For bells and whistles, fans will have to spring for the series of “Immersion” box sets that the band is releasing. The Wall will be out next year, and Wish You Were Here next month, but currently available is a six-disc Dark Side box that comes with replica memorabilia, coasters, a pouch of marbles, a scarf, and an assortment of Dark Side-era audio and video. Again, the actual booklets in the Immersion Dark Side are scant on behind-the-scenes info, and all told, there’s not much in the way of new music here either. The box contains a complete 1974 live performance of the album, and a complete 1972 mix (which is mainly noteworthy for having a spoken-word segment in the place of Clare Torry’s vocals on “The Great Gig In The Sky”), along with a few live recordings and outtakes. Video-wise, the Immersion set features a couple of 1972 concert excerpts (under 20 minutes total, covering only two full songs), and examples of the films that were shown behind the band during their 1974-’75 world tour. Again, there’s not much here to cast new light on a group of musicians who’ve tended to maintain an air of mystery.

The major exception: a 30-minute 2003 documentary about the making of The Dark Side Of The Moon, which features insights from Waters, Gilmour, Mason, and Wright about their eagerness to tackle big subjects with this album, and how the various songs—as well as the record’s packaging—sprung from this notion to do something grand. In some ways, Dark Side was to be the last Pink Floyd album that was a democratic collaboration. In the documentary, Waters’ mates praise his lyrics, which became at once more sophisticated and more direct with Dark Side. But in the years to come, they’d start to resent the way Waters alone would decide what a Pink Floyd album would be, effectively turning his fellow band members from co-creators to sidemen. Waters’ dominance is a major problem with 1979’s The Wall, which features some of the band’s most brilliant and emotionally overpowering songs—especially “Comfortably Numb,” which is one of the few tracks on the album co-written by Gilmour—alongside some of the most self-indulgent. (For more on the making of The Wall and its cultural impact, I refer you to Steve Hyden’s excellent “We’re No. 1” column of a few months ago.)

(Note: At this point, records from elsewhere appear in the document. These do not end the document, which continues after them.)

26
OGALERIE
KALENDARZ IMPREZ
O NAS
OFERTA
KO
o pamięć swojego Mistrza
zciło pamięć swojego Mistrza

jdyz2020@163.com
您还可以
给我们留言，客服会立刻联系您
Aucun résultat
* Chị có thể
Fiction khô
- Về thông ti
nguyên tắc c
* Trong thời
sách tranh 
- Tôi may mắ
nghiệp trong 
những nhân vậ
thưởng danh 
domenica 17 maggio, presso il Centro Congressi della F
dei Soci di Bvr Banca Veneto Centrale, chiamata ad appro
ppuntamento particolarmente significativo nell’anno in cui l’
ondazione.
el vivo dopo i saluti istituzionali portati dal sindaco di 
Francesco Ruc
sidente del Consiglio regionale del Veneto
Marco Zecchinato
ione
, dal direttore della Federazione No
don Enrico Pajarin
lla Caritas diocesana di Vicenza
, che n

And yet, given Pink Floyd’s post-Wall work, it’s hard to be too annoyed with Waters for botching what had been a superior run. Pink Floyd’s 1982 Wall follow-up The Final Cut is a complete Waters-fest, building out from a few Wall leftovers into a thoughtful (if too tuneless) exploration of World War II and its relation to the modern military mindset. Then Waters parted ways with the band, and Gilmour took the lead for 1987’s A Momentary Lapse Of Reason and 1994’s The Division Bell, two solid but largely personality-free arena-rock albums. None of these three records features the musicianship and rich interplay of the Dark Side/Wish You Were Here/Animals trifecta, but The Final Cut is at least idiosyncratic and often quite potent.

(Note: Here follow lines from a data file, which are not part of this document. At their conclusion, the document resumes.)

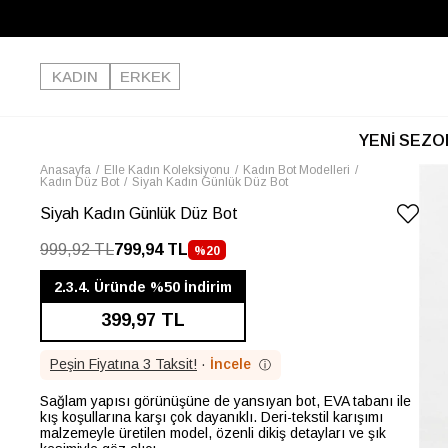
KADIN
ERKEK
YENİ SEZO
Anasayfa
Elle Kadın Koleksiyonu
Kadın Bot Modelleri
Kadın Düz Bot
Siyah Kadın Günlük Düz Bot
Siyah Kadın Günlük Düz Bot
999,92 TL
799,94 TL
%
20
İNDIRIM
2.3.4. Üründe %50 İndirim
399,97 TL
Peşin Fiyatına 3 Taksit!
·
İncele
ⓘ
Sağlam yapısı görünüşüne de yansıyan bot, EVA tabanı ile
kış koşullarına karşı çok dayanıklı. Deri-tekstil karışımı
malzemeyle üretilen model, özenli dikiş detayları ve şık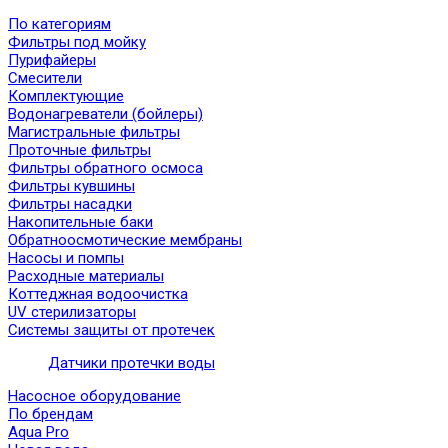
По категориям
Фильтры под мойку
Пурифайеры
Смесители
Комплектующие
Водонагреватели (бойлеры)
Магистральные фильтры
Проточные фильтры
Фильтры обратного осмоса
Фильтры кувшины
Фильтры насадки
Накопительные баки
Обратноосмотические мембраны
Насосы и помпы
Расходные материалы
Коттеджная водоочистка
UV стерилизаторы
Системы защиты от протечек
Датчики протечки воды
Насосное оборудование
По брендам
Aqua Pro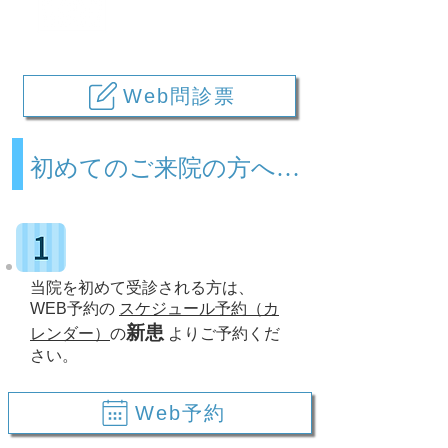
Firstvisit
Web問診票
初めてのご来院の方へ…
当院を初めて受診される方は、
WEB予約の
スケジュール予約（カ
新患
レンダー）
の
よりご予約くだ
さい。
Web予約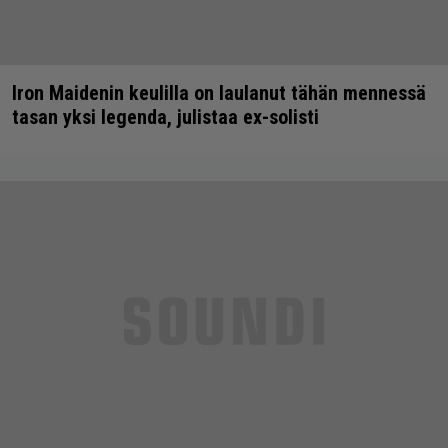
Iron Maidenin keulilla on laulanut tähän mennessä
tasan yksi legenda, julistaa ex-solisti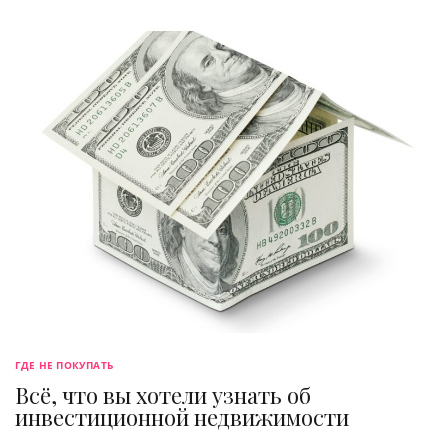
ГДЕ НЕ ПОКУПАТЬ
Всё, что вы хотели узнать об
инвестиционной недвижимости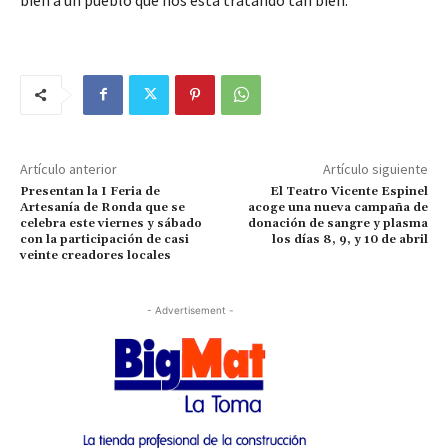
Artículo anterior
Artículo siguiente
Presentan la I Feria de
El Teatro Vicente Espinel
Artesanía de Ronda que se
acoge una nueva campaña de
celebra este viernes y sábado
donación de sangre y plasma
con la participación de casi
los días 8, 9, y 10 de abril
veinte creadores locales
- Advertisement -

In retrospect, the creative and commercial success that Pink Floyd had is unusual, though understandable. Waters and company were an arty bunch, but rarely obscure. They weren’t singing songs about ancient myths, and weren’t aping the structures of classical symphonies. No, Pink Floyd mostly sang about lust and pain, set to music rooted in the blues and trance-y Euro-folk. Even what would seem to be the band’s quirkiest trait—Waters’ obsession with how WWII transformed notions of British manhood—weren’t too far removed from other products of UK pop culture at the time. (See: Side one of The Who’s Tommy, the movie Hope & Glory, et cetera.)

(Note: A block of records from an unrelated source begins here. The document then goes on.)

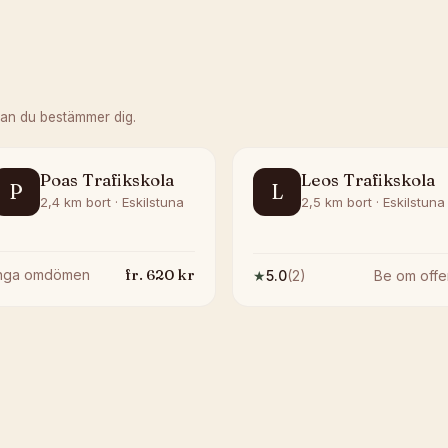
nan du bestämmer dig.
Poas Trafikskola
Leos Trafikskola
P
L
2,4 km bort · Eskilstuna
2,5 km bort · Eskilstuna
fr.
620
kr
Inga omdömen
★
5.0
(
2
)
Be om offe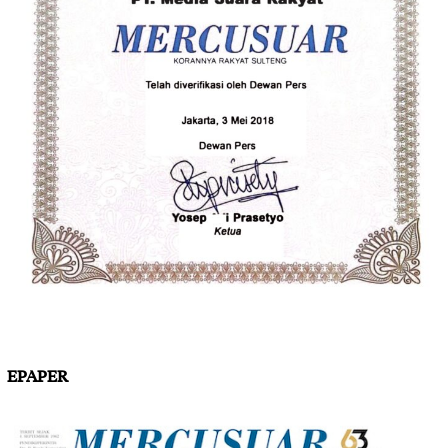
EPAPER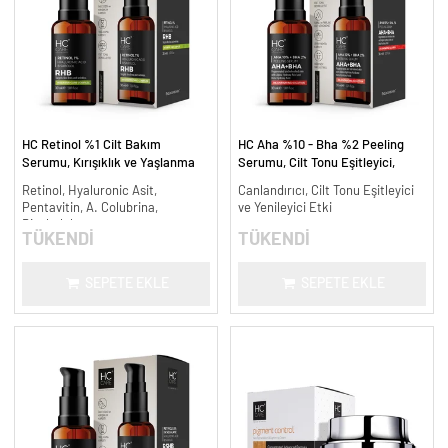
HC Retinol %1 Cilt Bakım
HC Aha %10 - Bha %2 Peeling
Serumu, Kırışıklık ve Yaşlanma
Serumu, Cilt Tonu Eşitleyici,
Karşıtı - 30 ml.
Canlandırıcı - 30 ml.
Retinol, Hyaluronic Asit,
Canlandırıcı, Cilt Tonu Eşitleyici
Pentavitin, A. Colubrina,
ve Yenileyici Etki
Bisabolol
TÜKENDİ
TÜKENDİ
SEPETE EKLE
SEPETE EKLE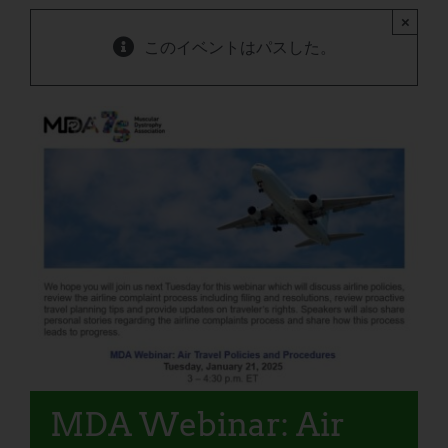
×
このイベントはパスした。
MDA Webinar: Air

Mostly, Pink Floyd became huge because of a thematic arc that saw them contemplating the cosmic at the dawn of the ’70s, and then hunched in a chair and staring at a dingy mirror by decade’s end. In their particulars, Pink Floyd’s songs are concerned with problems that have little to nothing to do with the lives of any ordinary teenage rock ’n’ roll fan. But kids do know what it means to be awed by the sight of a flaming gong, and they also know how if feels to whisper to themselves in a cracked voice that one of these days they’re going to cut everyone around them into little pieces.